Bangs Island is located in Broad Sound east of Great Chebeague Island. Bangs Island is roughly one mile in length and totals 55 acres of land.

==History==
Bangs Island was the original name of Cushing Island off Cape Elizabeth, Maine, after Joshua Bangs who purchased it in 1735. The Bangs Island name stuck into the 18th century, until its sale and subsequent adoption of the Cushing Island name. As of 1832, present-day Bangs Island was known as Lower Bangs Island.

Present-day Bangs Island had a year-round settlement by the 19th century. Over the course of the century, the island was cleared of trees and used to pasture sheep or cattle, as late as 1890. Drill holes that have been observed in rock along the Bangs Island shore suggest "rock slooping", a practice in which explosive charges were used to harvest rubble for use in coastal construction of breakwaters and wharves.

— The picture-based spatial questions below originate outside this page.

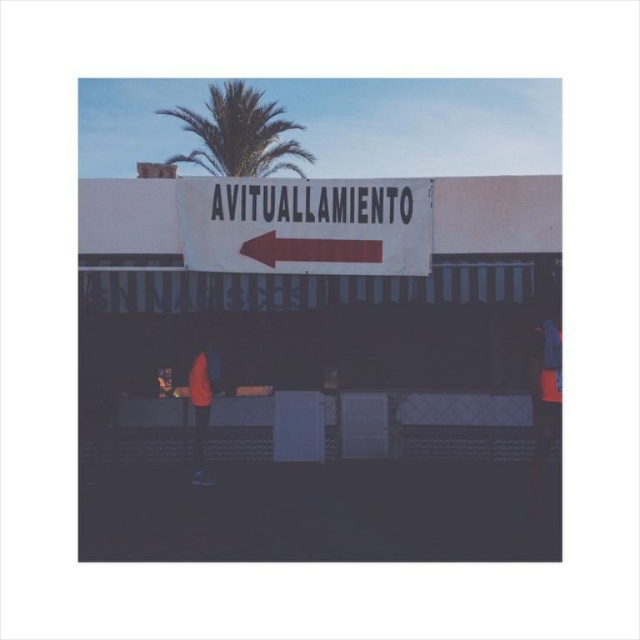
You are standing at the point marked as point (240, 132) in the image. What object is located exactly at that point?

The green leafy palm tree at upper center is located exactly at point (240, 132).

You are standing at the base of the green leafy palm tree at upper center. Looking up, you notice a signboard with an arrow pointing to the left. Based on the signboard and your position, which direction would the arrow indicate you to go relative to the palm tree?

The arrow on the signboard points to the left, so relative to the green leafy palm tree at upper center, you should go to the left side of the palm tree.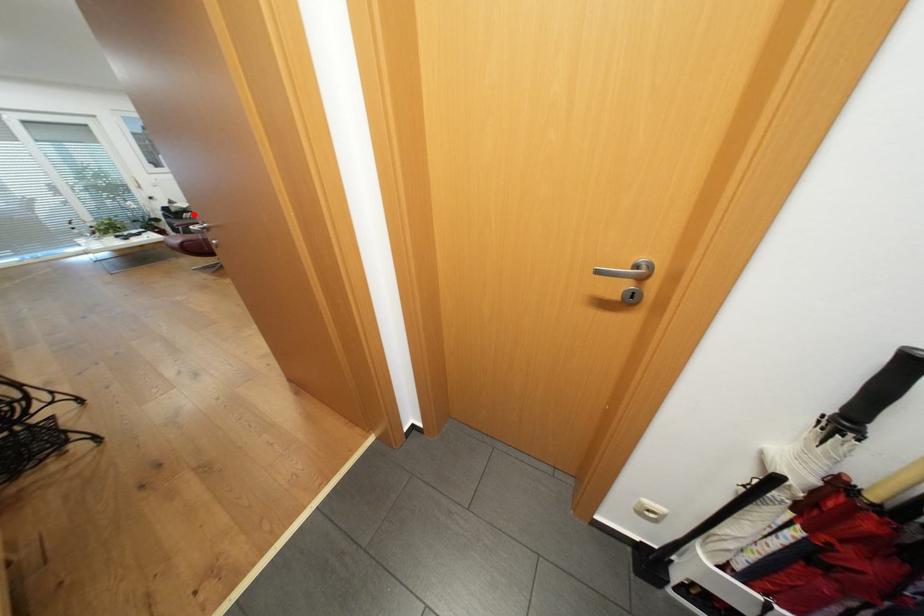
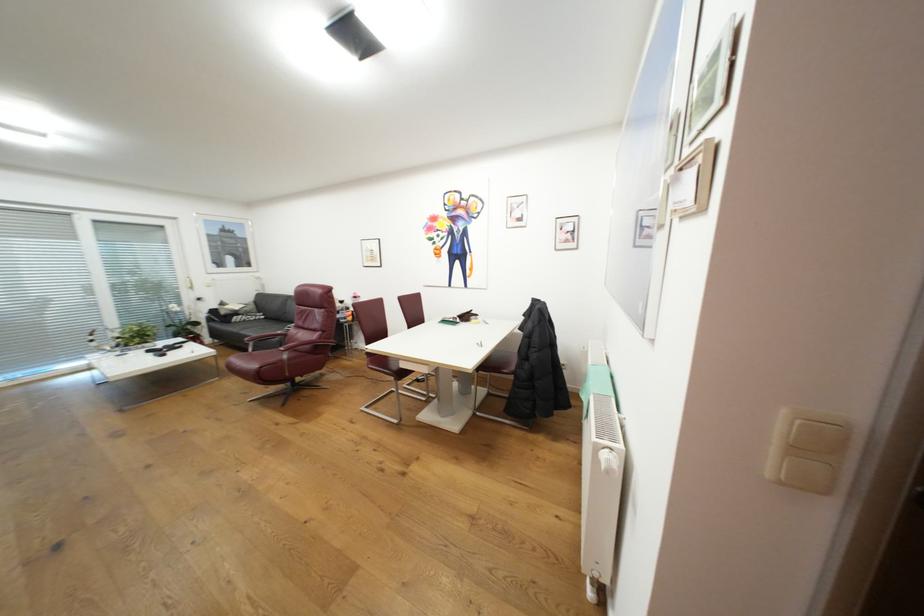
Question: I am providing you with two images of the same scene from different viewpoints. A red point is shown in image1. For the corresponding object point in image2, is it positioned nearer or farther from the camera?

Choices:
 (A) Nearer
 (B) Farther

Answer: (B)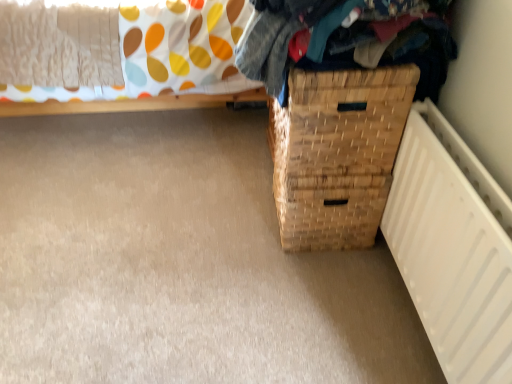
Find the location of a particular element. free spot below white matte radiator at lower right (from a real-world perspective) is located at coordinates (404, 309).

With discontinued use of the island in the 20th century for agricultural purposes, trees reestablished on Bangs Island.

Bangs Island was added to the Maine Island Trail in 2004.

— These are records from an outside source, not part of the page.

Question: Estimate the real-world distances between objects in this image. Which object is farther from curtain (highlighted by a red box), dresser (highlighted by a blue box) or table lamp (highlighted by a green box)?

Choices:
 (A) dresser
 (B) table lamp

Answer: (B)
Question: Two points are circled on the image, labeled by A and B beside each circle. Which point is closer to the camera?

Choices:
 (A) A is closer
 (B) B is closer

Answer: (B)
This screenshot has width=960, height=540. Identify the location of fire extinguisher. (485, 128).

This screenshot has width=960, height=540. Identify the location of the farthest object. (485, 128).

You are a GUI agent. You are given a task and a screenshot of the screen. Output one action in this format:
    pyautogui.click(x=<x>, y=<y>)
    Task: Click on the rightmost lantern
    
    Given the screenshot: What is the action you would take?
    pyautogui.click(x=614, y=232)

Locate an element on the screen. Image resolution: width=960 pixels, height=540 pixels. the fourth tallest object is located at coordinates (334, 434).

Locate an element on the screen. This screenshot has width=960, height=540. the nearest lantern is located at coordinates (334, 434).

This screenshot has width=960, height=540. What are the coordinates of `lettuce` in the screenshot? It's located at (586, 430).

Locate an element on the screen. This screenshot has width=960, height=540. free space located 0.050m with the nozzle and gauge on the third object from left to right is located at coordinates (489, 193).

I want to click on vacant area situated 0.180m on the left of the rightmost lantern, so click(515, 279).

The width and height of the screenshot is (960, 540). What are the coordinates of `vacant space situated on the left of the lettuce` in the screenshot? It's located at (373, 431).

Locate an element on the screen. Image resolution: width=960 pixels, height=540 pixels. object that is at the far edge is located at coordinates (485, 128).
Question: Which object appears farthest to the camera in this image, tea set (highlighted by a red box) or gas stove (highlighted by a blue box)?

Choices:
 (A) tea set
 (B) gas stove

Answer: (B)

In July 2007, the state of Maine approved the incorporation of the Town of Chebeague Island, including Great Chebeague, Bangs Island and 13 other islands in their entirety, and portions of two more.

The state of Maine has issued multiple leases for aquaculture operations in the immediate vicinity of Bangs Island. In 2010, the founders of Bangs Island Mussels used the island as their brand, producing about 600,000 pounds of mussels annually.

The Town of Chebeague Island listed an appraised value for Bangs Island at $136,000 as of 2017.